Sat 30 May, 2009
The Caretaker – REVIEW
Comments Off Filed under: REVIEWSTags: 4 STARS, Curious Theatre Branch, Harold Pinter, the side project theatre
Three’s Company was the most formulaic and unrealistic TV show I ever loved. Let me sum up an episode, any episode:
1) One of the three roommates overhears part of a conversation and misconstrues everything.
2) Double entendres abound as the misconstruction is perpetuated.
3) Realizing that the eavesdropping roommate has the wrong idea, someone intervenes at the last possible second.

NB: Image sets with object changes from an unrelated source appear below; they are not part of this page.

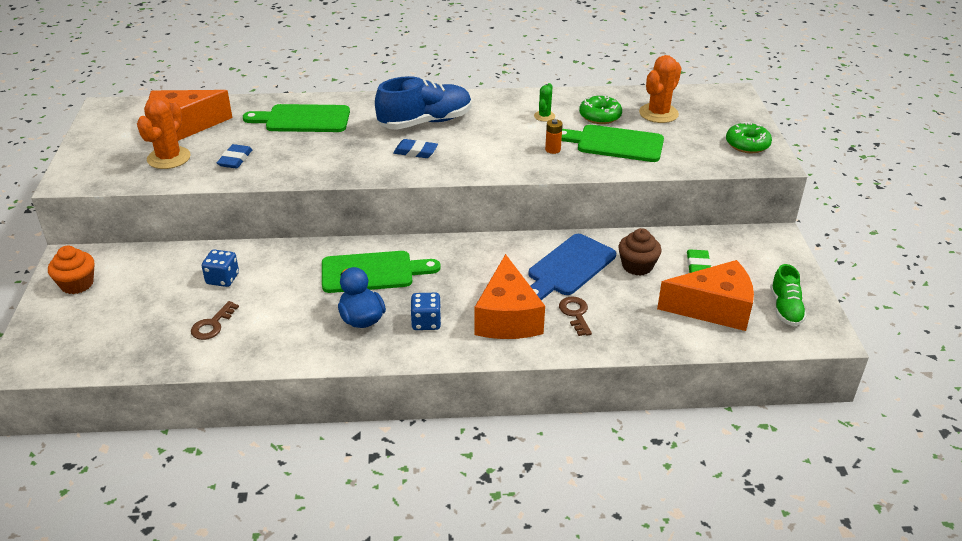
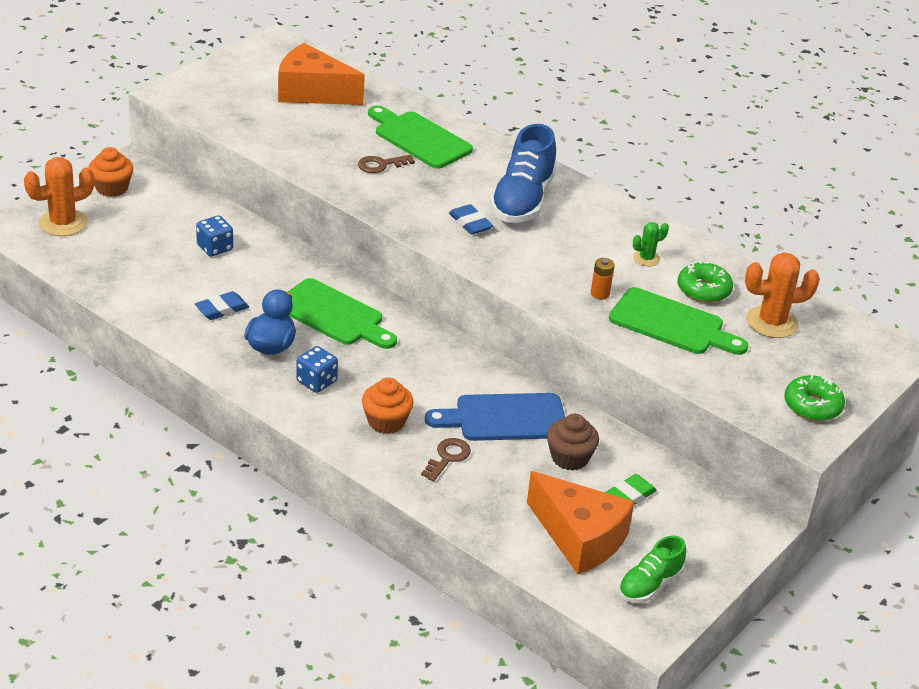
camera: 40 degrees right, 0 degrees up
orange cactus [137,96,191,169] -> orange cactus moved to [24,157,94,236]
brown key [191,301,239,340] -> brown key moved to [358,155,415,173]
blue eraser [217,144,252,169] -> blue eraser moved to [195,291,249,320]
blue shoe [375,76,471,130] -> blue shoe turned 90 degrees clockwise [490,124,556,223]
orange cheese [474,254,545,339] -> orange cupcake [362,377,414,434]
green cutting board [561,125,664,162] -> green cutting board turned 150 degrees clockwise [609,287,748,355]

The formulaic and unrealistic part of this structure is the intervention, the clarifying of the misunderstanding. Real life is replete with partial communication, miscommunication, misinterpretation, parallel conversations, double-talk, and unintended double entendre. We argue with our loved ones about the same things over and over forever without resolution. We speak half-thoughts that taper off into silence. We start projects that we never finish, yet never completely abandon. Real life is not logical; real life is absurd — one premise, an ellipsis, and a conclusion. A Harold Pinter script contains more ellipses than a Love Is… anthology. Pinter’s The Caretaker, presented by The Curious Theatre Branch, is a masterfully acted testament to the absurdity of the real.
The Caretaker takes place in a single junk-filled room, and the tiny storefront Side Project Theatre could not be a more appropriate venue. Aston, a soft-spoken, barely communicative young man, brings home a transient, Davies, to his junked-up room in an empty house he is supposed to be converting into apartments for his brother, Mick. Aston invites the transient, Davies, to move in. Davies is faced with competing narratives from Aston and Mick but lacks the cognitive ability to parse them out or to synthesize a single reliable narrative out of them. Most of the scenes are between either Aston and Davies, or Mick and Davies; generally, in the scenes with all three characters, Mick and Aston leave Davies out of their conversation.
The Curious Theatre Branch makes a bold choice by opening the show with Mick alone in that junked-up room, seated on Aston’s half-stripped bed. Silence. Jeff Bivens plays Mick as attentive as a meerkat in this scene; he is clearly observing, listening, thinking – about what, though? When he hears Aston and Davies approach, he scurries out of the room and is not seen again until nearly the end of Act I. Beginning the show with one of Pinter’s famous pauses — even before any dialogue — moderates, lowers Mick’s threat level for the audience but keeps it intact for Davies. For this intimate performance space, it is a brilliant choice that transforms the audience into a gapers’ block rather than part of the pileup.
In the opening, when Aston and Davies enter the junkroom a moment after the silent Mick leaves (the air still warm from Mick’s presence), Aston speaks almost in a whisper, almost in a drone –- almost, but not quite. Colm O’Reilly pulls the audience toward him with this voice; we sit on the edge of our seats listening to his sparse statements, afraid that his voice will lose its seemingly feeble strength and drift off into the mumbles. As the dilettante Aston, Colm O’Reilly is always calm but never reassuring, inorganic but never mechanical — detached from his own life.
Jeff Bivens makes Aston’s brother Mick something of an archetypal trickster. A lesser actor could have lost the exquisite down-tempo rhythm of this production through playing Mick as a hammy half-assed Robin Williams impression. With occasional mania more reminiscent of Kevin Kline in A Fish Called Wanda, Jeff Bivens teeters dangerously upon the precipices of Mick’s foibles (smugness, condescension, quickness to anger) without ever falling prey to them.
Beau O’Reilly. Beau O’Reilly plays the transient Davies as if Davies were the Devil himself, only completely without cunning. Davies’s attempts at guile are transparent. Davies is easily stonewalled by the low hum of Aston’s word or two; he demurs at or shies from the least show of belligerence from Mick. Beau O’Reilly imbues Davies with a toddler-like faith in his own bullshit, and a toddler’s particular brand of somehow endearing selfishness.
Three actors. Three acts. Three hours. Curious Theatre Branch’s engaging production of Harold Pinter’s The Caretaker is must-see theatre. Colm O’Reilly, Jeff Bivens, and the incomparable Beau O’Reilly crackle onstage — as slowly as a dying bonfire. This cast of three needs no one else to rush in and set everything right — no deus ex machina, no smirking Ralph Furley; real life never has a denouement at the Regal Beagle.
This past Christmas Eve, Harold Pinter gave the world his final ellipsis. How fitting that Curious Theatre Branch chose to produce The Caretaker — Pinter’s first commercial success –- at this time. If Curious Theatre Branch’s production of The Caretaker is meant as Chicago theatre’s eulogy of Pinter, then Pinter was respected and well loved indeed.